- [TASKS TO COMPLETE]
[1] Extract the part of the passage on indexing scientific data that runs from "A bitmap index" up to and including "scientific data index.", copying it word for word.
[2] Extend the passage on bitmap indexing of scientific data by writing on from its final sentence.

NoSQL commonly uses a hash index to deal with massive data querying (Strauch et al. 2012). Spatial indexing, such as HTM and HEALPix, is successfully used in astronomical object's indexing and large multidimensional databases (Kunszt et al. 2000; Gorski et al. 2005). Baruffolo (1999) implemented prototypes of R-Tree and B-Tree for astronomical data indexing. Fu et al. (2012) studied a novel approach to index astronomical objects.

A bitmap index is a special database index proposed for the first time for the commercial database Model 204 by O'Neil (1989). The following studies on bitmap index showed that bitmap indexing is well suited for data querying of large scientific data (Otoo & Wu 2010). Sinha et al. (2006) proposed an adaptive, multi-level and multi-resolution bitmap indexing scheme for scientific data index.

However, the bitmap index is known to be efficient for attributes each with few unique values(low-cardinality). Wu et al. (2001) invented the compressed word-aligned hybrid bitmap (WAH) index scheme which has been proven to be more efficient in extremely large data both in theory and in practice. Especially WAH compressed bitmap indexing is efficient for high cardinality attributes (Wu et al. 2005, 2006, 2008). Based on these preliminary studies, Fastbit (Wu et al. 2005) was developed and released as a typical bitmap indexing software development library built on an optimized compressed word-aligned algorithm. FastQuery (Chou et al. 2011) is a high-level data query engine based on the Fastbit library and has been implemented successfully in scientific domains such as particle accelerator and global climate.

- [INFORMATION PROVIDED]
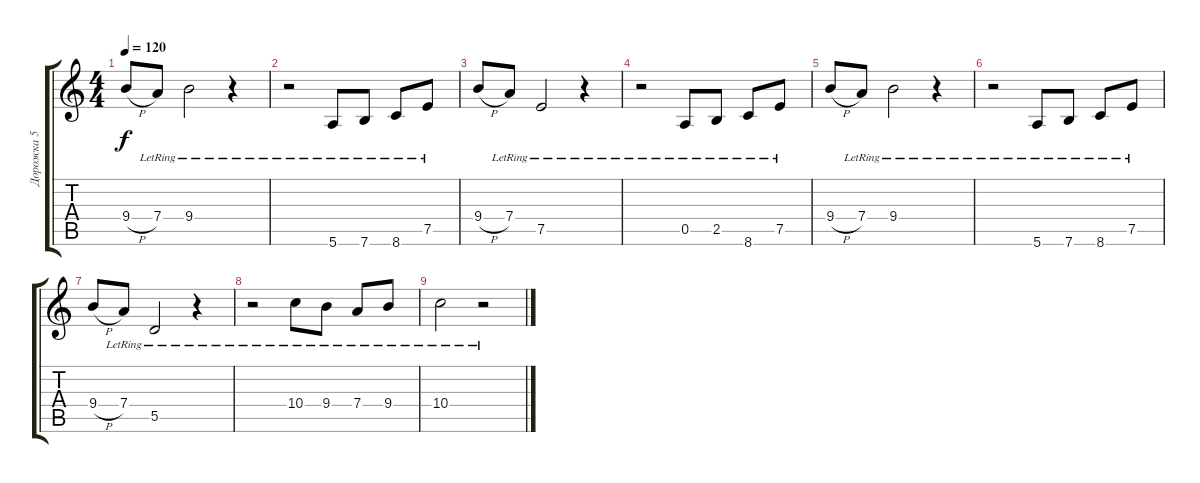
\track ("Дорожка 5" "Дорожка 5") {instrument acousticguitarsteel}
\staff {score tabs}
\tuning (E4 B3 G3 D3 A2 E2) {hide}
\ts (4 4)
\tempo 120
\clef g2
\ks c
9.4{h}.8{dy f} 7.4{lr}.8 9.4{lr}.2 r.4 |
r.2 5.6{lr}.8 7.6{lr}.8 8.6{lr}.8 7.5{lr}.8 |
9.4{h}.8 7.4{lr}.8 7.5{lr}.2 r.4 |
r.2 0.5{lr}.8 2.5{lr}.8 8.6{lr}.8 7.5{lr}.8 |
9.4{h}.8 7.4{lr}.8 9.4{lr}.2 r.4 |
r.2 5.6{lr}.8 7.6{lr}.8 8.6{lr}.8 7.5{lr}.8 |
9.4{h}.8 7.4{lr}.8 5.5{lr}.2 r.4 |
r.2 10.4{lr}.8 9.4{lr}.8 7.4{lr}.8 9.4{lr}.8 |
10.4{lr}.2 r.2
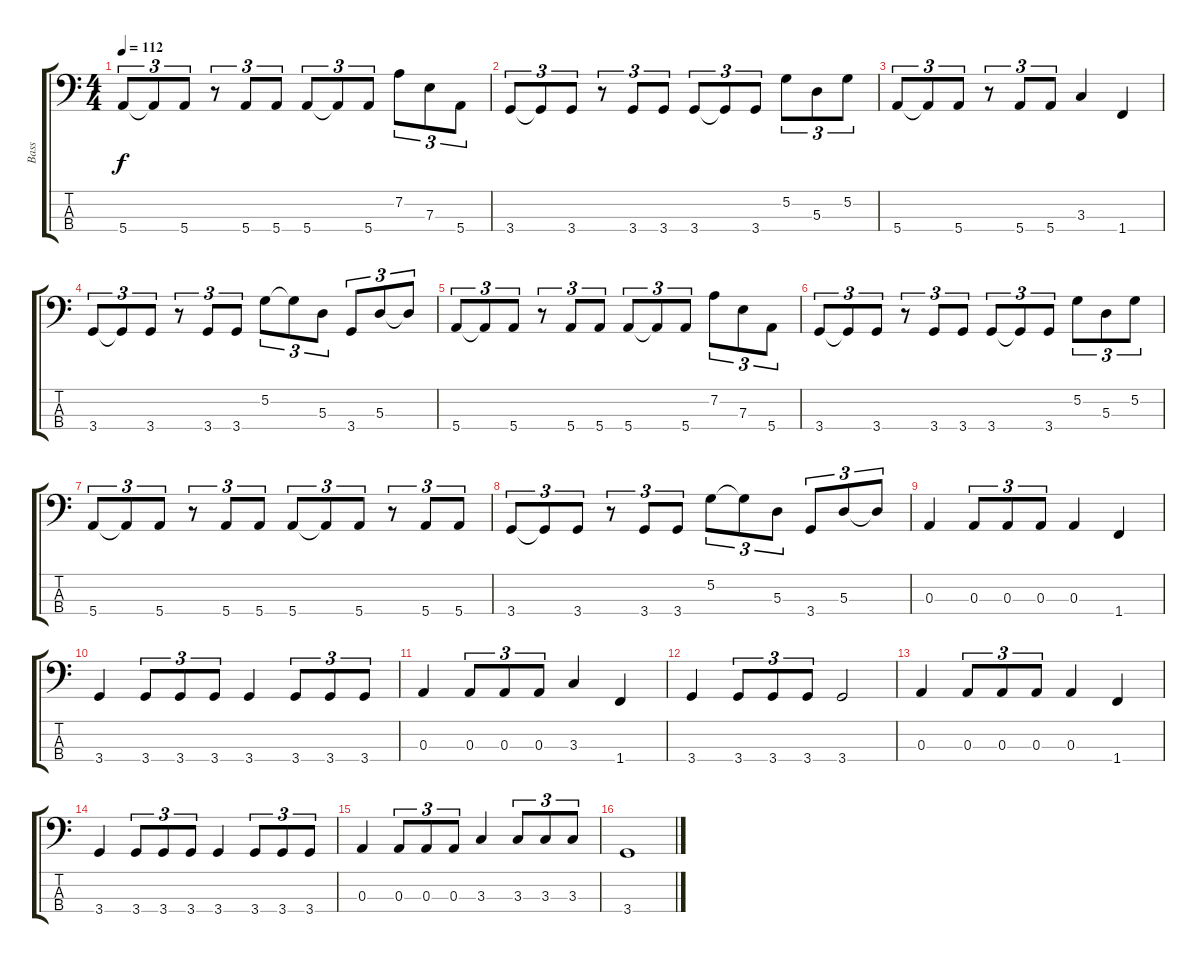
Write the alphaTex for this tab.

\track ("Bass" "Bass") {instrument electricbasspick}
\staff {score tabs}
\tuning (G2 D2 A1 E1) {hide}
\ts (4 4)
\tempo 112
\clef f4
\ks c
5.4.8{tu (3 2) dy f} 5.4{t}.8{tu (3 2)} 5.4.8{tu (3 2)} r.8{tu (3 2)} 5.4.8{tu (3 2)} 5.4.8{tu (3 2)} 5.4.8{tu (3 2)} 5.4{t}.8{tu (3 2)} 5.4.8{tu (3 2)} 7.2.8{tu (3 2)} 7.3.8{tu (3 2)} 5.4.8{tu (3 2)} |
3.4.8{tu (3 2)} 3.4{t}.8{tu (3 2)} 3.4.8{tu (3 2)} r.8{tu (3 2)} 3.4.8{tu (3 2)} 3.4.8{tu (3 2)} 3.4.8{tu (3 2)} 3.4{t}.8{tu (3 2)} 3.4.8{tu (3 2)} 5.2.8{tu (3 2)} 5.3.8{tu (3 2)} 5.2.8{tu (3 2)} |
5.4.8{tu (3 2)} 5.4{t}.8{tu (3 2)} 5.4.8{tu (3 2)} r.8{tu (3 2)} 5.4.8{tu (3 2)} 5.4.8{tu (3 2)} 3.3.4 1.4.4 |
3.4.8{tu (3 2)} 3.4{t}.8{tu (3 2)} 3.4.8{tu (3 2)} r.8{tu (3 2)} 3.4.8{tu (3 2)} 3.4.8{tu (3 2)} 5.2.8{tu (3 2)} 5.2{t}.8{tu (3 2)} 5.3.8{tu (3 2)} 3.4.8{tu (3 2)} 5.3.8{tu (3 2)} 5.3{t}.8{tu (3 2)} |
5.4.8{tu (3 2)} 5.4{t}.8{tu (3 2)} 5.4.8{tu (3 2)} r.8{tu (3 2)} 5.4.8{tu (3 2)} 5.4.8{tu (3 2)} 5.4.8{tu (3 2)} 5.4{t}.8{tu (3 2)} 5.4.8{tu (3 2)} 7.2.8{tu (3 2)} 7.3.8{tu (3 2)} 5.4.8{tu (3 2)} |
3.4.8{tu (3 2)} 3.4{t}.8{tu (3 2)} 3.4.8{tu (3 2)} r.8{tu (3 2)} 3.4.8{tu (3 2)} 3.4.8{tu (3 2)} 3.4.8{tu (3 2)} 3.4{t}.8{tu (3 2)} 3.4.8{tu (3 2)} 5.2.8{tu (3 2)} 5.3.8{tu (3 2)} 5.2.8{tu (3 2)} |
5.4.8{tu (3 2)} 5.4{t}.8{tu (3 2)} 5.4.8{tu (3 2)} r.8{tu (3 2)} 5.4.8{tu (3 2)} 5.4.8{tu (3 2)} 5.4.8{tu (3 2)} 5.4{t}.8{tu (3 2)} 5.4.8{tu (3 2)} r.8{tu (3 2)} 5.4.8{tu (3 2)} 5.4.8{tu (3 2)} |
3.4.8{tu (3 2)} 3.4{t}.8{tu (3 2)} 3.4.8{tu (3 2)} r.8{tu (3 2)} 3.4.8{tu (3 2)} 3.4.8{tu (3 2)} 5.2.8{tu (3 2)} 5.2{t}.8{tu (3 2)} 5.3.8{tu (3 2)} 3.4.8{tu (3 2)} 5.3.8{tu (3 2)} 5.3{t}.8{tu (3 2)} |
0.3.4 0.3.8{tu (3 2)} 0.3.8{tu (3 2)} 0.3.8{tu (3 2)} 0.3.4 1.4.4 |
3.4.4 3.4.8{tu (3 2)} 3.4.8{tu (3 2)} 3.4.8{tu (3 2)} 3.4.4 3.4.8{tu (3 2)} 3.4.8{tu (3 2)} 3.4.8{tu (3 2)} |
0.3.4 0.3.8{tu (3 2)} 0.3.8{tu (3 2)} 0.3.8{tu (3 2)} 3.3.4 1.4.4 |
3.4.4 3.4.8{tu (3 2)} 3.4.8{tu (3 2)} 3.4.8{tu (3 2)} 3.4.2 |
0.3.4 0.3.8{tu (3 2)} 0.3.8{tu (3 2)} 0.3.8{tu (3 2)} 0.3.4 1.4.4 |
3.4.4 3.4.8{tu (3 2)} 3.4.8{tu (3 2)} 3.4.8{tu (3 2)} 3.4.4 3.4.8{tu (3 2)} 3.4.8{tu (3 2)} 3.4.8{tu (3 2)} |
0.3.4 0.3.8{tu (3 2)} 0.3.8{tu (3 2)} 0.3.8{tu (3 2)} 3.3.4 3.3.8{tu (3 2)} 3.3.8{tu (3 2)} 3.3.8{tu (3 2)} |
3.4.1
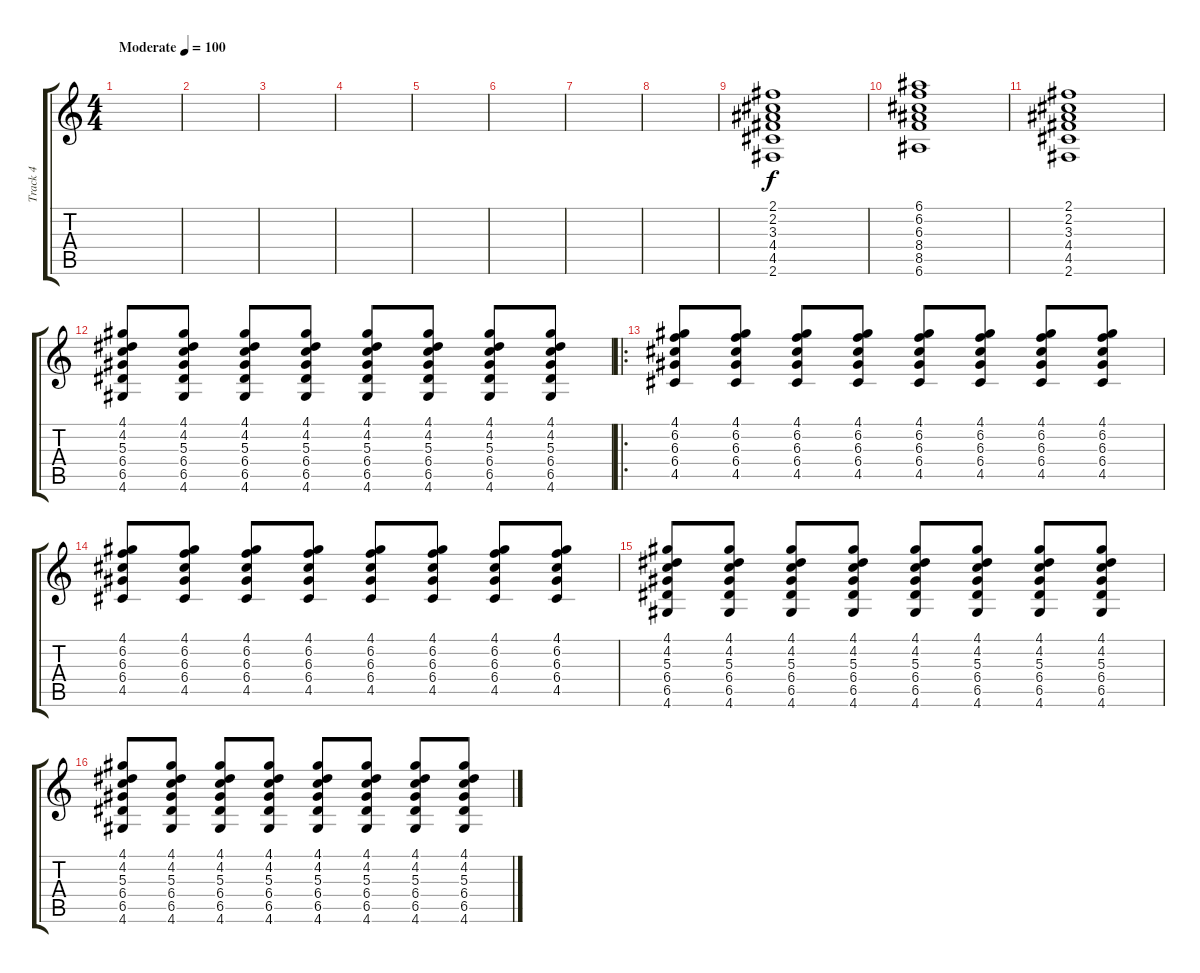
\track ("Track 4" "Track 4") {instrument overdrivenguitar}
\staff {score tabs}
\tuning (E4 B3 G3 D3 A2 E2) {hide}
\ts (4 4)
\tempo (100 "Moderate")
\clef g2
\ks c
|
|
|
|
|
|
|
|
(2.1 2.2 3.3 4.4 4.5 2.6).1 |
(6.1 6.2 6.3 8.4 8.5 6.6).1 |
(2.1 2.2 3.3 4.4 4.5 2.6).1 |
(4.1 4.2 5.3 6.4 6.5 4.6).8 (4.1 4.2 5.3 6.4 6.5 4.6).8 (4.1 4.2 5.3 6.4 6.5 4.6).8 (4.1 4.2 5.3 6.4 6.5 4.6).8 (4.1 4.2 5.3 6.4 6.5 4.6).8 (4.1 4.2 5.3 6.4 6.5 4.6).8 (4.1 4.2 5.3 6.4 6.5 4.6).8 (4.1 4.2 5.3 6.4 6.5 4.6).8 |
\ro
(4.1 6.2 6.3 6.4 4.5).8 (4.1 6.2 6.3 6.4 4.5).8 (4.1 6.2 6.3 6.4 4.5).8 (4.1 6.2 6.3 6.4 4.5).8 (4.1 6.2 6.3 6.4 4.5).8 (4.1 6.2 6.3 6.4 4.5).8 (4.1 6.2 6.3 6.4 4.5).8 (4.1 6.2 6.3 6.4 4.5).8 |
(4.1 6.2 6.3 6.4 4.5).8 (4.1 6.2 6.3 6.4 4.5).8 (4.1 6.2 6.3 6.4 4.5).8 (4.1 6.2 6.3 6.4 4.5).8 (4.1 6.2 6.3 6.4 4.5).8 (4.1 6.2 6.3 6.4 4.5).8 (4.1 6.2 6.3 6.4 4.5).8 (4.1 6.2 6.3 6.4 4.5).8 |
(4.1 4.2 5.3 6.4 6.5 4.6).8 (4.1 4.2 5.3 6.4 6.5 4.6).8 (4.1 4.2 5.3 6.4 6.5 4.6).8 (4.1 4.2 5.3 6.4 6.5 4.6).8 (4.1 4.2 5.3 6.4 6.5 4.6).8 (4.1 4.2 5.3 6.4 6.5 4.6).8 (4.1 4.2 5.3 6.4 6.5 4.6).8 (4.1 4.2 5.3 6.4 6.5 4.6).8 |
(4.1 4.2 5.3 6.4 6.5 4.6).8 (4.1 4.2 5.3 6.4 6.5 4.6).8 (4.1 4.2 5.3 6.4 6.5 4.6).8 (4.1 4.2 5.3 6.4 6.5 4.6).8 (4.1 4.2 5.3 6.4 6.5 4.6).8 (4.1 4.2 5.3 6.4 6.5 4.6).8 (4.1 4.2 5.3 6.4 6.5 4.6).8 (4.1 4.2 5.3 6.4 6.5 4.6).8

- [ANSWERS FOR THE EXERCISE]
[1]
A bitmap index is a special database index proposed for the first time for the commercial database Model 204 by O'Neil (1989). The following studies on bitmap index showed that bitmap indexing is well suited for data querying of large scientific data (Otoo & Wu 2010). Sinha et al. (2006) proposed an adaptive, multi-level and multi-resolution bitmap indexing scheme for scientific data index.

[2]
Only a few studies discussed the applications of Fast-bit/FastQuery in astronomy (Ma et al. 2012). The reason is that although FastQuery provides an interface for the FITS file format, the interface has never been really implemented (Chou et al. 2011). FastQuery mainly focus on the high performance indexing and retrieval of other scientific datafile formats, e.g., the HDF5 (Gosink et al. 2011). It has a similar structure to the FITS format but no mechanism to support data indexing directly (Gosink et al. 2006).

In summary, our investigation shows that there are numerous previous works in the literature that have studied the scientific data indexing and high performance retrieval. However, only a few of them discussed the high performance data retrieval approach under the condition of massive data. Although Fastbit NoSQL database has been integrated and deployed in many scientific research fields, there are only a few studies for its implementation in astronomical data processing and few works in astronomical data achieving. It is necessary to have a practical attempt on using bitmap index for high performance astronomical data indexing and retrieval.

 

3. THEORETICAL ANALYSES AND EXPERIMENTS

3.1. Bitmap Index

A bitmap index is a special kind of database index that uses bitmaps. Bitmap indexes use bit arrays (commonly called bitmaps) and answer queries by performing bitwise logical operations on these bitmaps. Bitmap indexes have a significant space and performance advantage over other structures for querying of low-cardinality data.

A bitmap index contains the same information as a B-tree. The difference is that the bitmap index technique replaces the row identifiers associated with each key value with a bitmap which can be operated efficiently by computer systems. For example, if we create a bitmap database with three fields, such as azimuth, zenith and seeing, the bitmap index technique would generate the index structure showed in Figure 2. For an attribute with “azimuth” values, the basic bitmap in- dex generates azimuth bitmaps with 8 bits each, where 8 is the number of records (rows) in the data set. Each bit in the bitmap is set to “1” if the attribute in the record is of a specific value; otherwise the bit is set to “0”. After the data indexing, there are three distinct categories and a 8-bit sequence is produced (see Figure 2a).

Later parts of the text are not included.